Your copy should hold the lines below from the first through the one that contains "Kabag Umum dan", each retyped exactly, and no pictures.

'''

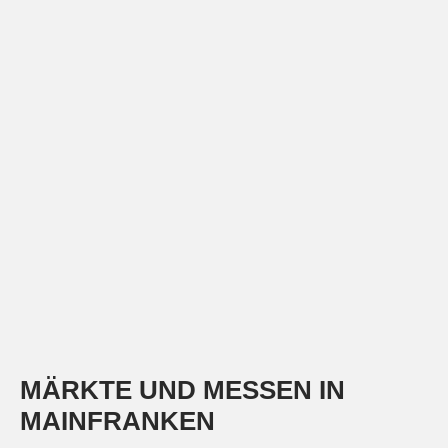
MÄRKTE UND MESSEN IN
MAINFRANKEN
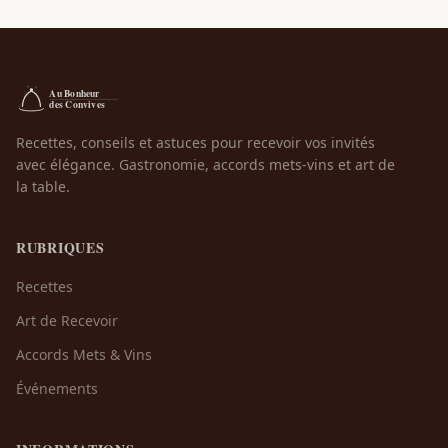
Recettes, conseils et astuces pour recevoir vos invités
avec élégance. Gastronomie, accords mets-vins et art de
la table.
RUBRIQUES
Recettes
Art de Recevoir
Accords Mets & Vins
Événements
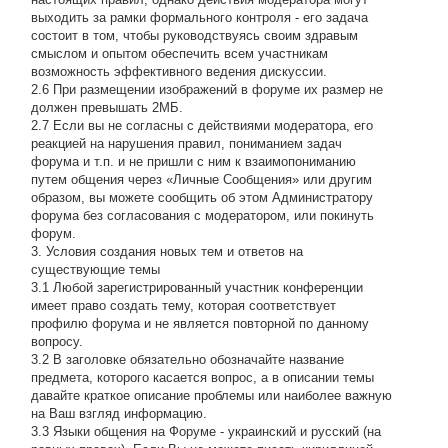
выходить за рамки формального контроля - его задача
состоит в том, чтобы руководствуясь своим здравым
смыслом и опытом обеспечить всем участникам
возможность эффективного ведения дискуссии.
2.6 При размещении изображений в форуме их размер не
должен превышать 2МБ.
2.7 Если вы не согласны с действиями модератора, его
реакцией на нарушения правил, пониманием задач
форума и т.п. и не пришли с ним к взаимопониманию
путем общения через «Личные Сообщения» или другим
образом, вы можете сообщить об этом Администратору
форума без согласования с модератором, или покинуть
форум.
3. Условия создания новых тем и ответов на
существующие темы
3.1 Любой зарегистрированный участник конференции
имеет право создать тему, которая соответствует
профилю форума и не является повторной по данному
вопросу.
3.2 В заголовке обязательно обозначайте название
предмета, которого касается вопрос, а в описании темы
давайте краткое описание проблемы или наиболее важную
на Ваш взгляд информацию.
3.3 Языки общения на Форуме - украинский и русский (на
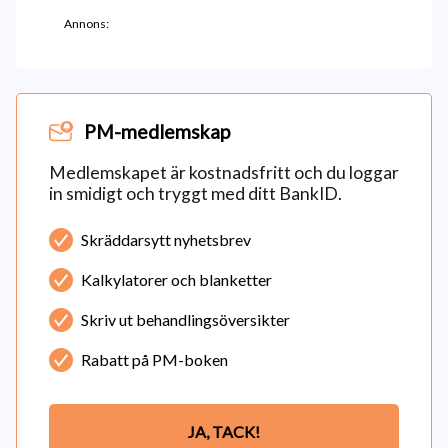
Annons:
PM-medlemskap
Medlemskapet är kostnadsfritt och du loggar
in smidigt och tryggt med ditt BankID.
Skräddarsytt nyhetsbrev
Kalkylatorer och blanketter
Skriv ut behandlingsöversikter
Rabatt på PM-boken
JA, TACK!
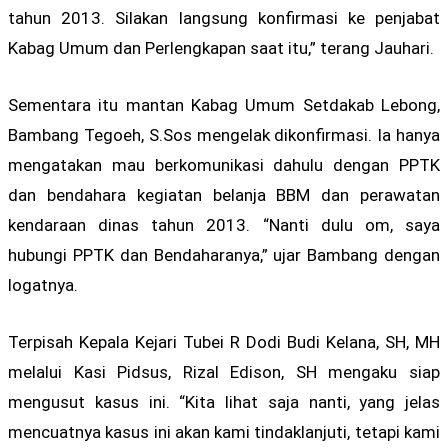
tahun 2013. Silakan langsung konfirmasi ke penjabat
Kabag Umum dan Perlengkapan saat itu,” terang Jauhari.
Sementara itu mantan Kabag Umum Setdakab Lebong,
Bambang Tegoeh, S.Sos mengelak dikonfirmasi. Ia hanya
mengatakan mau berkomunikasi dahulu dengan PPTK
dan bendahara kegiatan belanja BBM dan perawatan
kendaraan dinas tahun 2013. “Nanti dulu om, saya
hubungi PPTK dan Bendaharanya,” ujar Bambang dengan
logatnya.
Terpisah Kepala Kejari Tubei R Dodi Budi Kelana, SH, MH
melalui Kasi Pidsus, Rizal Edison, SH mengaku siap
mengusut kasus ini. “Kita lihat saja nanti, yang jelas
mencuatnya kasus ini akan kami tindaklanjuti, tetapi kami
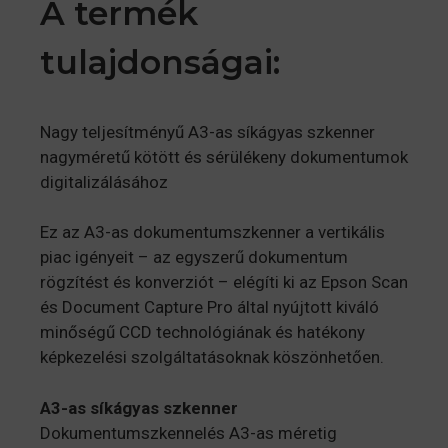
A termék
tulajdonságai:
Nagy teljesítményű A3-as síkágyas szkenner
nagyméretű kötött és sérülékeny dokumentumok
digitalizálásához
Ez az A3-as dokumentumszkenner a vertikális
piac igényeit – az egyszerű dokumentum
rögzítést és konverziót – elégíti ki az Epson Scan
és Document Capture Pro által nyújtott kiváló
minőségű CCD technológiának és hatékony
képkezelési szolgáltatásoknak köszönhetően.
A3-as síkágyas szkenner
Dokumentumszkennelés A3-as méretig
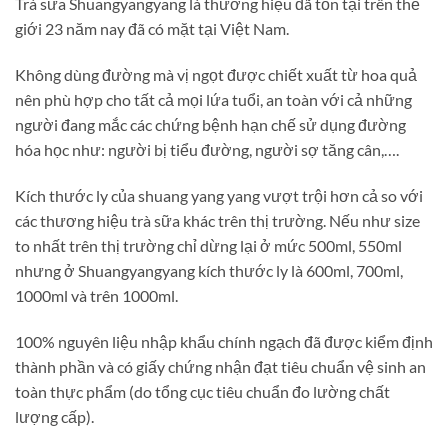
Trà sữa Shuangyangyang là thương hiệu đã tồn tại trên thế
giới 23 năm nay đã có mặt tại Việt Nam.
Không dùng đường mà vị ngọt được chiết xuất từ hoa quả
nên phù hợp cho tất cả mọi lứa tuổi, an toàn với cả những
người đang mắc các chứng bệnh hạn chế sử dụng đường
hóa học như: người bị tiểu đường, người sợ tăng cân,….
Kích thước ly của shuang yang yang vượt trội hơn cả so với
các thương hiệu trà sữa khác trên thị trường. Nếu như size
to nhất trên thị trường chỉ dừng lại ở mức 500ml, 550ml
nhưng ở Shuangyangyang kích thước ly là 600ml, 700ml,
1000ml và trên 1000ml.
100% nguyên liệu nhập khẩu chính ngạch đã được kiểm định
thành phần và có giấy chứng nhận đạt tiêu chuẩn vệ sinh an
toàn thực phẩm (do tổng cục tiêu chuẩn đo lường chất
lượng cấp).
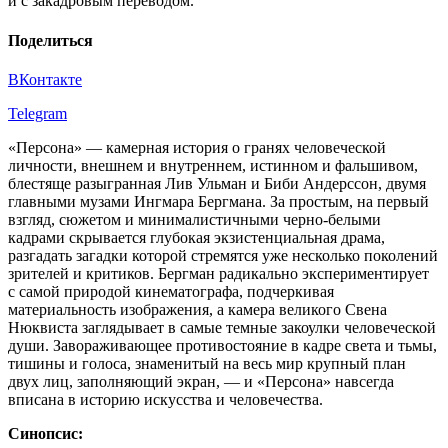
и с закадровым переводом.
Поделиться
ВКонтакте
Telegram
«Персона» — камерная история о гранях человеческой
личности, внешнем и внутреннем, истинном и фальшивом,
блестяще разыгранная Лив Ульман и Биби Андерссон, двумя
главными музами Ингмара Бергмана. За простым, на первый
взгляд, сюжетом и минималистичными черно-белыми
кадрами скрывается глубокая экзистенциальная драма,
разгадать загадки которой стремятся уже несколько поколений
зрителей и критиков. Бергман радикально экспериментирует
с самой природой кинематографа, подчеркивая
материальность изображения, а камера великого Свена
Нюквиста заглядывает в самые темные закоулки человеческой
души. Завораживающее противостояние в кадре света и тьмы,
тишины и голоса, знаменитый на весь мир крупный план
двух лиц, заполняющий экран, — и «Персона» навсегда
вписана в историю искусства и человечества.
Синопсис:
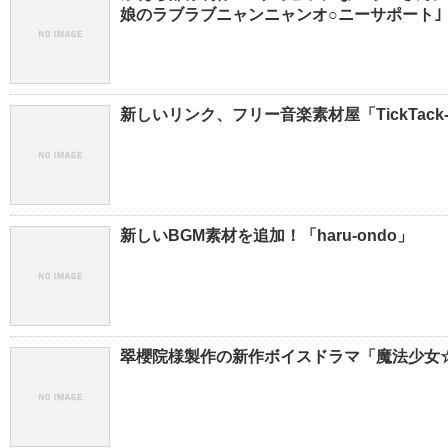
娘のラブラブニャンニャンオ○ニーサポート｣
新しいリンク、フリー音楽素材屋「TickTack-
新しいBGM素材を追加！「haru-ondo」
翠櫻院様製作の新作ボイスドラマ「魔法少女☆ち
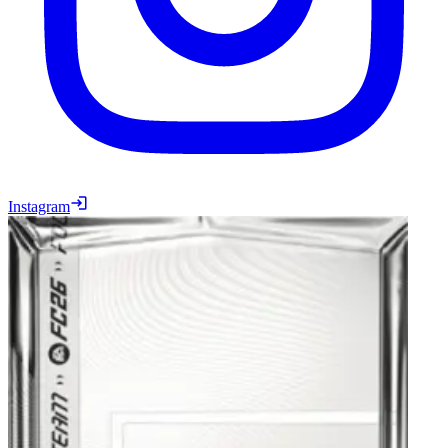
Instagram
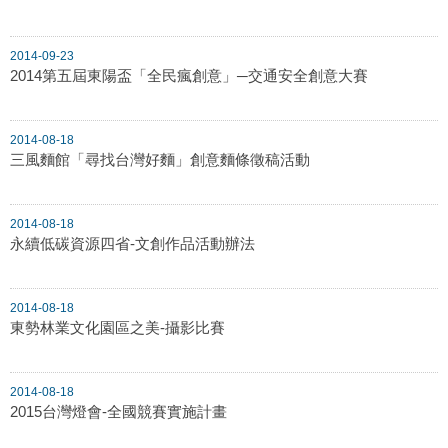
2014-09-23
2014第五屆東陽盃「全民瘋創意」─交通安全創意大賽
2014-08-18
三風麵館「尋找台灣好麵」創意麵條徵稿活動
2014-08-18
永續低碳資源四省-文創作品活動辦法
2014-08-18
東勢林業文化園區之美-攝影比賽
2014-08-18
2015台灣燈會-全國競賽實施計畫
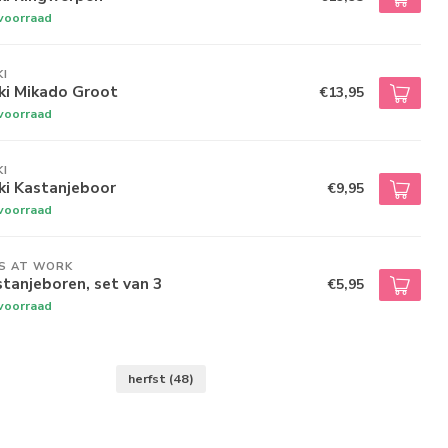
voorraad
I
ki Mikado Groot
€13,95
voorraad
I
ki Kastanjeboor
€9,95
voorraad
DS AT WORK
tanjeboren, set van 3
€5,95
voorraad
herfst
(48)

'''

#### Output for this task
MÄRKTE UND MESSEN IN
MAINFRANKEN
Recettes, conseils et astuces pour recevoir vos invités
avec élégance. Gastronomie, accords mets-vins et art de
la table.
RUBRIQUES
Recettes
Art de Recevoir
Accords Mets & Vins
Événements
выходить за рамки формального контроля - его задача
состоит в том, чтобы руководствуясь своим здравым
смыслом и опытом обеспечить всем участникам
возможность эффективного ведения дискуссии.
2.6 При размещении изображений в форуме их размер не
должен превышать 2МБ.
2.7 Если вы не согласны с действиями модератора, его
реакцией на нарушения правил, пониманием задач
форума и т.п. и не пришли с ним к взаимопониманию
путем общения через «Личные Сообщения» или другим
образом, вы можете сообщить об этом Администратору
форума без согласования с модератором, или покинуть
форум.
3. Условия создания новых тем и ответов на
существующие темы
3.1 Любой зарегистрированный участник конференции
имеет право создать тему, которая соответствует
профилю форума и не является повторной по данному
вопросу.
3.2 В заголовке обязательно обозначайте название
предмета, которого касается вопрос, а в описании темы
давайте краткое описание проблемы или наиболее важную
на Ваш взгляд информацию.
3.3 Языки общения на Форуме - украинский и русский (на
Annons:
PM-medlemskap
Medlemskapet är kostnadsfritt och du loggar
in smidigt och tryggt med ditt BankID.
Skräddarsytt nyhetsbrev
Kalkylatorer och blanketter
Skriv ut behandlingsöversikter
Rabatt på PM-boken
JA, TACK!
tahun 2013. Silakan langsung konfirmasi ke penjabat
Kabag Umum dan Perlengkapan saat itu,” terang Jauhari.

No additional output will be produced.